# My First Russian Watch



## juraydeah (Sep 4, 2008)

Been checking out Russian watches in a store and the net. Just wanted something different from all the swiss watches I nomally see. A friend of mine sold me this but I dont much about it, neither did he. It was only sold to him by someone who needed money then he sold it to me. Can anyone tell me something about this, like what year and maybe how good they are and/ or anything else about this interesting watch. thanks for the help.

http://s393.photobucket.com/albums/pp20/ju...nt=IMG_0004.jpg


----------



## mel (Dec 6, 2006)

Welcome to the forum. Well, it's a Poljot - but you knew that much from the dial :lol: Poljot means "Flight" in Russian, the watch would have been made by the First Moscow Watch factory, and probably dates from the sixties onwards. It's most likely a caliber 2614, 17 jewels movement, manual wind, one of many different "dressy" cases used by Poljot throughout the period.

Usually reliable, not of any great value, good everyday dressy watch. You may want to check the sides and back of the case to see if there are any markings to indicate if it's gold plated or gold - this might be "AU xxx" or similar. Otherwise it's Goldtone. 

Hope this helps a bit :yes:


----------



## juraydeah (Sep 4, 2008)

Hi Mel,

Thanks for the info and the welcome. but the watch says that is 29 Jewels and the side says Au 20m, it is an automatic. thanks again if you have additional info.
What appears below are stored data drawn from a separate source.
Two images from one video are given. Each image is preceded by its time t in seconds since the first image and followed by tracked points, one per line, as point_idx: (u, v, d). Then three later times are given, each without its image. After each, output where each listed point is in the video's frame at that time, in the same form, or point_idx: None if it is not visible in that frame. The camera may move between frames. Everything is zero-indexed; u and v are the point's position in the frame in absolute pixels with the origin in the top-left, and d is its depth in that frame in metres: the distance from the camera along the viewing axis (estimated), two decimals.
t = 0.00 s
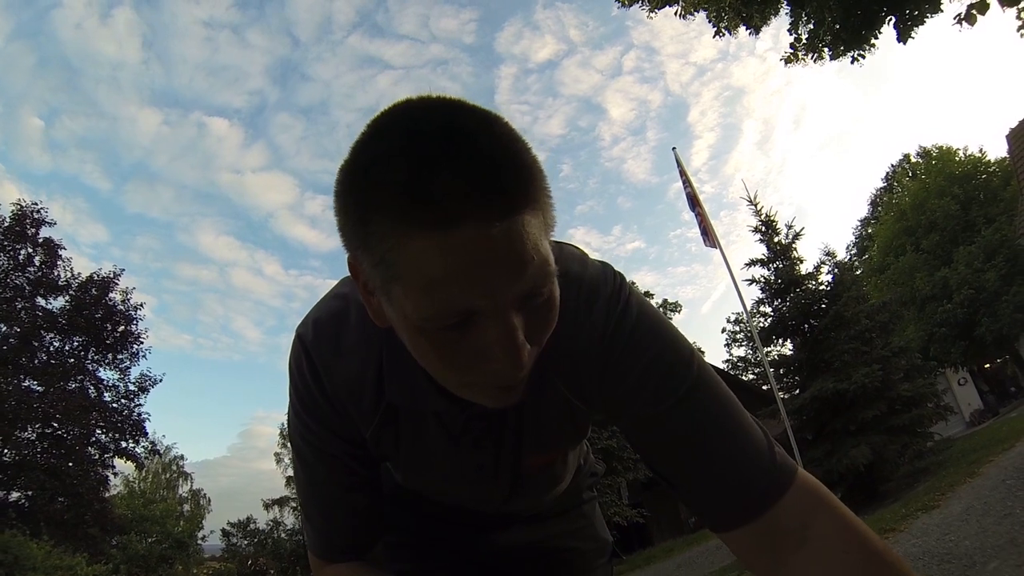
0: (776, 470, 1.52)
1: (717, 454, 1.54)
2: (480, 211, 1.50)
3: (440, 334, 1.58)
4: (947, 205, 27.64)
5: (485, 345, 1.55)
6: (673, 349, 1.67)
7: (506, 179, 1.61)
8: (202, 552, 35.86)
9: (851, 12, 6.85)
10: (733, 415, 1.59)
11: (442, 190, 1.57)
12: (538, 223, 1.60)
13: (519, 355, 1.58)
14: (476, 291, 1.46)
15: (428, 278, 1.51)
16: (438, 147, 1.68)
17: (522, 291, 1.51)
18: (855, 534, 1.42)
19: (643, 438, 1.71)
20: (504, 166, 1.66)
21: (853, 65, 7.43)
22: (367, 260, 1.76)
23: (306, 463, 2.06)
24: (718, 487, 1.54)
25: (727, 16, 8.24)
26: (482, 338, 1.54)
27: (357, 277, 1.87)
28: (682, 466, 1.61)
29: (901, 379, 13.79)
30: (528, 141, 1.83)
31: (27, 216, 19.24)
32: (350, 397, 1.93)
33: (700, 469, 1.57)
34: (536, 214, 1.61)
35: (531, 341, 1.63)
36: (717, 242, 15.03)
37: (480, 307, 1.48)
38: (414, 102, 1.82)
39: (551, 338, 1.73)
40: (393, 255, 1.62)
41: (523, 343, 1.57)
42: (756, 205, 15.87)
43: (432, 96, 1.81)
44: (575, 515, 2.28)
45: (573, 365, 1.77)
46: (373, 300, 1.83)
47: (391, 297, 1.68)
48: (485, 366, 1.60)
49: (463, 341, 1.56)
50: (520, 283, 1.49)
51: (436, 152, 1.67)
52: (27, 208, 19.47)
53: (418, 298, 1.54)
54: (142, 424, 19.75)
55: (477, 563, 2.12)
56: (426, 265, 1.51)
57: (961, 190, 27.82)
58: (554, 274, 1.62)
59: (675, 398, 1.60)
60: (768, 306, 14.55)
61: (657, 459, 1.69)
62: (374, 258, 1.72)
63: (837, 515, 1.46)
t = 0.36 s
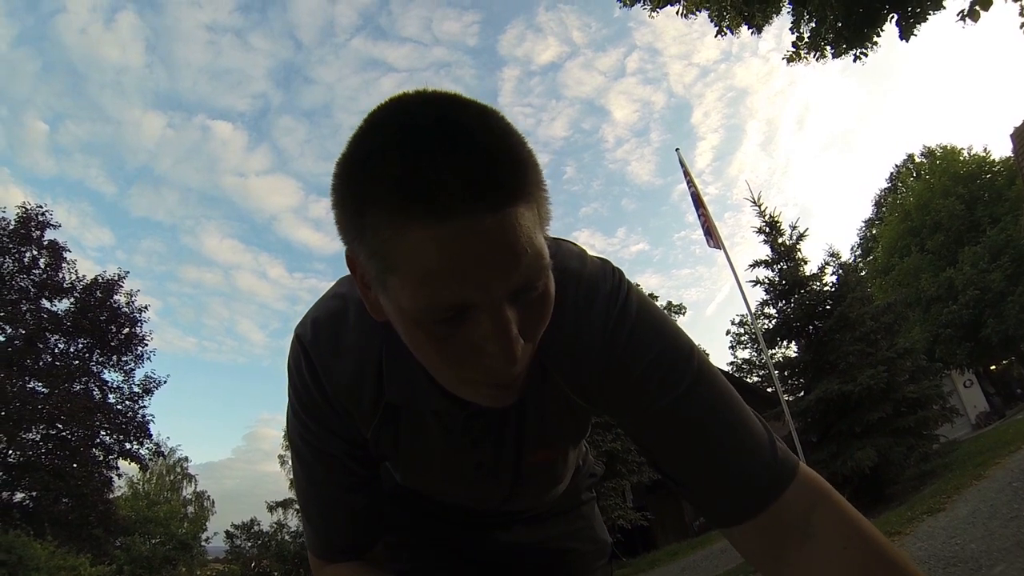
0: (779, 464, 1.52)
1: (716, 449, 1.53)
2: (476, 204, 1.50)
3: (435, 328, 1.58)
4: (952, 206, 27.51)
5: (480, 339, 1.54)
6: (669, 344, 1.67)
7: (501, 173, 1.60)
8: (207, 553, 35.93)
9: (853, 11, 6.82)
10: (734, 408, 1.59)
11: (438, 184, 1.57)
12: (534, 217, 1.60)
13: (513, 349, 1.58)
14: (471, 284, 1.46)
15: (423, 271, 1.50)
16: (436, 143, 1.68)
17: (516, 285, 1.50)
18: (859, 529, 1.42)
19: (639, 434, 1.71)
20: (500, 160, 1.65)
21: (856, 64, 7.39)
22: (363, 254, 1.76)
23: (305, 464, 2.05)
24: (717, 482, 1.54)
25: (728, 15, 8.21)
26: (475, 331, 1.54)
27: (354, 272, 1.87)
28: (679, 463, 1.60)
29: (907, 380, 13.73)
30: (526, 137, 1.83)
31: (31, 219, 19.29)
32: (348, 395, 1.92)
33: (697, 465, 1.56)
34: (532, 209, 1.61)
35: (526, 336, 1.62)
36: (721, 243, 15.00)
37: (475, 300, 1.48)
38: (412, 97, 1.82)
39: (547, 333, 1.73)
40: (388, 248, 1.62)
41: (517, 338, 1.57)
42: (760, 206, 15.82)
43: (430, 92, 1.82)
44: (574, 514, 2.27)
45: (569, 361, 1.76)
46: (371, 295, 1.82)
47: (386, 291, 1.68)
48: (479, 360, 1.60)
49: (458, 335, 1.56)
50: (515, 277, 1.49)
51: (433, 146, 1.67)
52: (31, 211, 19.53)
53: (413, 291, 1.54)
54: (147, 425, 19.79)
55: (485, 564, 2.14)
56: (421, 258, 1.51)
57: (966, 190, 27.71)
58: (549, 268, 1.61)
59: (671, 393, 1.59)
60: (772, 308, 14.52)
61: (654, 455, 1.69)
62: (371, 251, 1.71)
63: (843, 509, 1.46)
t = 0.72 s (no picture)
0: (782, 460, 1.50)
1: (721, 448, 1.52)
2: (480, 205, 1.50)
3: (440, 329, 1.58)
4: (967, 196, 27.14)
5: (485, 340, 1.54)
6: (676, 344, 1.66)
7: (508, 175, 1.60)
8: (226, 557, 36.23)
9: None
10: (739, 406, 1.58)
11: (443, 187, 1.57)
12: (540, 219, 1.59)
13: (518, 351, 1.58)
14: (476, 285, 1.46)
15: (428, 273, 1.51)
16: (442, 145, 1.67)
17: (522, 287, 1.50)
18: (861, 519, 1.41)
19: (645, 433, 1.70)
20: (505, 161, 1.65)
21: (864, 54, 7.32)
22: (368, 256, 1.76)
23: (305, 465, 2.04)
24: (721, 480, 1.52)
25: (735, 10, 8.17)
26: (480, 334, 1.54)
27: (359, 273, 1.87)
28: (684, 462, 1.59)
29: (924, 374, 13.57)
30: (530, 139, 1.82)
31: (48, 228, 19.56)
32: (351, 397, 1.92)
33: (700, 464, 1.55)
34: (538, 212, 1.60)
35: (531, 338, 1.62)
36: (734, 239, 14.91)
37: (480, 302, 1.48)
38: (417, 98, 1.82)
39: (553, 331, 1.72)
40: (394, 250, 1.62)
41: (522, 339, 1.57)
42: (773, 200, 15.68)
43: (437, 93, 1.81)
44: (574, 512, 2.26)
45: (573, 360, 1.75)
46: (376, 297, 1.83)
47: (392, 293, 1.68)
48: (485, 362, 1.60)
49: (463, 337, 1.56)
50: (520, 279, 1.49)
51: (439, 147, 1.66)
52: (48, 220, 19.81)
53: (418, 293, 1.54)
54: (165, 430, 19.99)
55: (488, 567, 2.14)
56: (426, 259, 1.51)
57: (982, 180, 27.32)
58: (555, 270, 1.61)
59: (676, 393, 1.59)
60: (787, 303, 14.38)
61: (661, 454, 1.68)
62: (376, 254, 1.72)
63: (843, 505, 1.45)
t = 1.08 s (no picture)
0: (791, 429, 1.48)
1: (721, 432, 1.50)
2: (462, 207, 1.49)
3: (427, 330, 1.56)
4: (980, 188, 26.85)
5: (473, 341, 1.53)
6: (669, 334, 1.63)
7: (491, 174, 1.58)
8: (242, 561, 36.50)
9: None
10: (746, 389, 1.54)
11: (427, 187, 1.55)
12: (525, 216, 1.57)
13: (504, 351, 1.56)
14: (457, 290, 1.45)
15: (412, 274, 1.49)
16: (424, 143, 1.65)
17: (509, 285, 1.49)
18: (878, 473, 1.40)
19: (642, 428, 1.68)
20: (489, 160, 1.63)
21: (871, 44, 7.26)
22: (355, 257, 1.75)
23: (303, 465, 2.04)
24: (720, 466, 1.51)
25: (740, 4, 8.15)
26: (466, 335, 1.53)
27: (346, 271, 1.87)
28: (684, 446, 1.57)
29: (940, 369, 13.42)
30: (517, 134, 1.80)
31: (61, 238, 19.80)
32: (346, 398, 1.91)
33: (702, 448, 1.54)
34: (522, 211, 1.59)
35: (518, 338, 1.61)
36: (744, 236, 14.82)
37: (465, 303, 1.47)
38: (401, 96, 1.80)
39: (545, 327, 1.70)
40: (378, 252, 1.61)
41: (509, 338, 1.56)
42: (783, 196, 15.55)
43: (420, 90, 1.78)
44: (581, 507, 2.23)
45: (564, 357, 1.73)
46: (363, 297, 1.82)
47: (377, 294, 1.67)
48: (472, 362, 1.59)
49: (450, 337, 1.54)
50: (506, 278, 1.47)
51: (422, 145, 1.64)
52: (61, 230, 20.05)
53: (403, 296, 1.53)
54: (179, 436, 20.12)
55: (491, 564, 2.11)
56: (411, 260, 1.50)
57: (995, 172, 27.02)
58: (543, 266, 1.59)
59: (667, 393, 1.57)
60: (799, 299, 14.22)
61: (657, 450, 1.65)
62: (361, 254, 1.71)
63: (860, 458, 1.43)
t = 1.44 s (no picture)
0: (753, 438, 1.63)
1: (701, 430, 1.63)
2: (446, 179, 1.51)
3: (411, 303, 1.57)
4: (962, 203, 27.28)
5: (454, 314, 1.54)
6: (647, 329, 1.71)
7: (473, 150, 1.60)
8: (215, 548, 36.28)
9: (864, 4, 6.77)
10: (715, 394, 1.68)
11: (407, 164, 1.56)
12: (502, 190, 1.59)
13: (489, 324, 1.57)
14: (441, 257, 1.47)
15: (395, 246, 1.51)
16: (408, 123, 1.66)
17: (486, 258, 1.50)
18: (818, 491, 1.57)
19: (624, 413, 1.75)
20: (472, 137, 1.65)
21: (866, 59, 7.35)
22: (342, 235, 1.75)
23: (301, 460, 2.04)
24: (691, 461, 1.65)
25: (738, 11, 8.21)
26: (452, 307, 1.54)
27: (338, 256, 1.87)
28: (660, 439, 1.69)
29: (916, 379, 13.65)
30: (498, 115, 1.79)
31: (41, 216, 19.44)
32: (341, 389, 1.91)
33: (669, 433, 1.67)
34: (501, 185, 1.60)
35: (503, 312, 1.62)
36: (729, 240, 14.95)
37: (446, 273, 1.48)
38: (385, 84, 1.79)
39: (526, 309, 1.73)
40: (365, 226, 1.61)
41: (491, 313, 1.56)
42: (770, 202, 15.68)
43: (402, 80, 1.77)
44: (583, 513, 2.20)
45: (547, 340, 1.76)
46: (354, 279, 1.82)
47: (365, 270, 1.68)
48: (456, 335, 1.59)
49: (432, 311, 1.55)
50: (483, 250, 1.48)
51: (402, 128, 1.65)
52: (41, 208, 19.70)
53: (387, 267, 1.55)
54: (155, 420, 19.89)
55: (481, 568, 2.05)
56: (395, 234, 1.51)
57: (977, 187, 27.47)
58: (524, 243, 1.61)
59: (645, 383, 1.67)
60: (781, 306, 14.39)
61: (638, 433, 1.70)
62: (349, 232, 1.71)
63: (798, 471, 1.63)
Been enjoying the watch. am not really after the monetary value.

juray


----------



## Xantiagib (Apr 22, 2005)

Very nice model.... I often wonder why the fashion for large watches came along when theres so many smart sensible sized ones around.


----------



## mel (Dec 6, 2006)

Hi again, the AU 20m means its Gold Plated to 20 microns thickness. The higher jewel count is because it's an auto movement, and it may well be a bittie later (i.e. younger) than I suggested as an auto. Wear it and enjoy! as I'm sure you will, it's a nice dressy watch :yes: :lol:

Most if not all Russian watches are extremely good value workaday watches, well built and reliable. Poljot are also known for producing Chronograph watches using the 3133 movement, lots of the guys on here have one or more Poljot watches or Chronos.


----------



## juraydeah (Sep 4, 2008)

Thank you for the details, it is greatly appreciated.


----------